Task: Output the complete listing exactly, please, and keep the pictures out of it.

Entries provided:
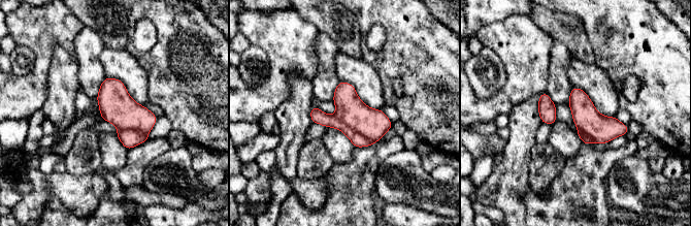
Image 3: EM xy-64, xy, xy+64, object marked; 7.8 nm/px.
act=view view=em slice=planes show=letters at=same

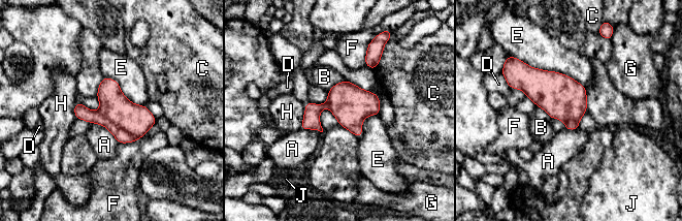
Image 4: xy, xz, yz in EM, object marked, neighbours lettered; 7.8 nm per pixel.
act=keep each=A:other,B:other,C:other,D:other,E:other,F:other,G:other,H:other,J:other border=4:(91, 122), (103, 125), (119, 143) found='none of them fits'

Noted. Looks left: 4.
why='arms run side by side' act=view view=3d um=4 at=(6.55, 2.65, 3.45)

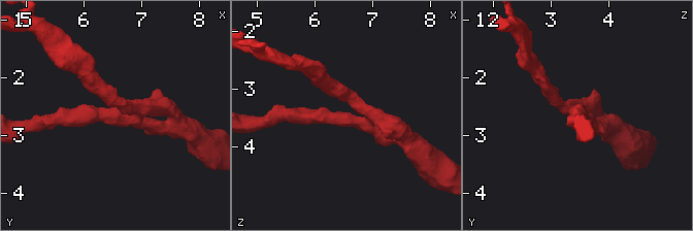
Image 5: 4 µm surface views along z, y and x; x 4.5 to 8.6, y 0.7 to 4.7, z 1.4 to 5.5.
arms=4 why='now the EM' act=view view=em slice=xy step=8 show=letters at=(6.65, 2.60, 3.50)

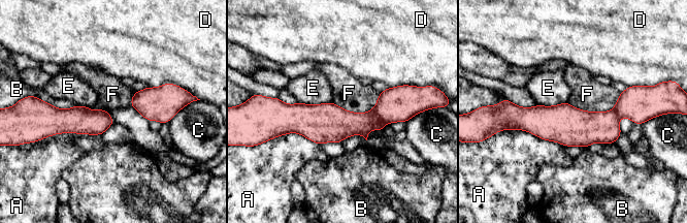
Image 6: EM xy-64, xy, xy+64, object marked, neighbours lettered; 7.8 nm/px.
act=view view=em slice=planes show=letters at=same

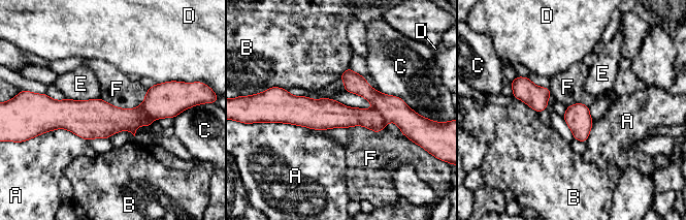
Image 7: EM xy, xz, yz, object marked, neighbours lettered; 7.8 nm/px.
act=keep each=A:other,B:other,C:other,D:other,E:other,F:other runs_along=7:(280, 105), (312, 114), (403, 116) found='no lettered piece goes on from it'

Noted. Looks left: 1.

Answer for this exercise:
Image 3: EM xy-64, xy, xy+64, object marked; 7.8 nm/px.
act=view view=em slice=planes show=letters at=same

Image 4: xy, xz, yz in EM, object marked, neighbours lettered; 7.8 nm per pixel.
act=keep each=A:other,B:other,C:other,D:other,E:other,F:other,G:other,H:other,J:other border=4:(91, 122), (103, 125), (119, 143) found='none of them fits'

Noted. Looks left: 4.
why='arms run side by side' act=view view=3d um=4 at=(6.55, 2.65, 3.45)

Image 5: 4 µm surface views along z, y and x; x 4.5 to 8.6, y 0.7 to 4.7, z 1.4 to 5.5.
arms=4 why='now the EM' act=view view=em slice=xy step=8 show=letters at=(6.65, 2.60, 3.50)

Image 6: EM xy-64, xy, xy+64, object marked, neighbours lettered; 7.8 nm/px.
act=view view=em slice=planes show=letters at=same

Image 7: EM xy, xz, yz, object marked, neighbours lettered; 7.8 nm/px.
act=keep each=A:other,B:other,C:other,D:other,E:other,F:other runs_along=7:(280, 105), (312, 114), (403, 116) found='no lettered piece goes on from it'

Noted. Looks left: 1.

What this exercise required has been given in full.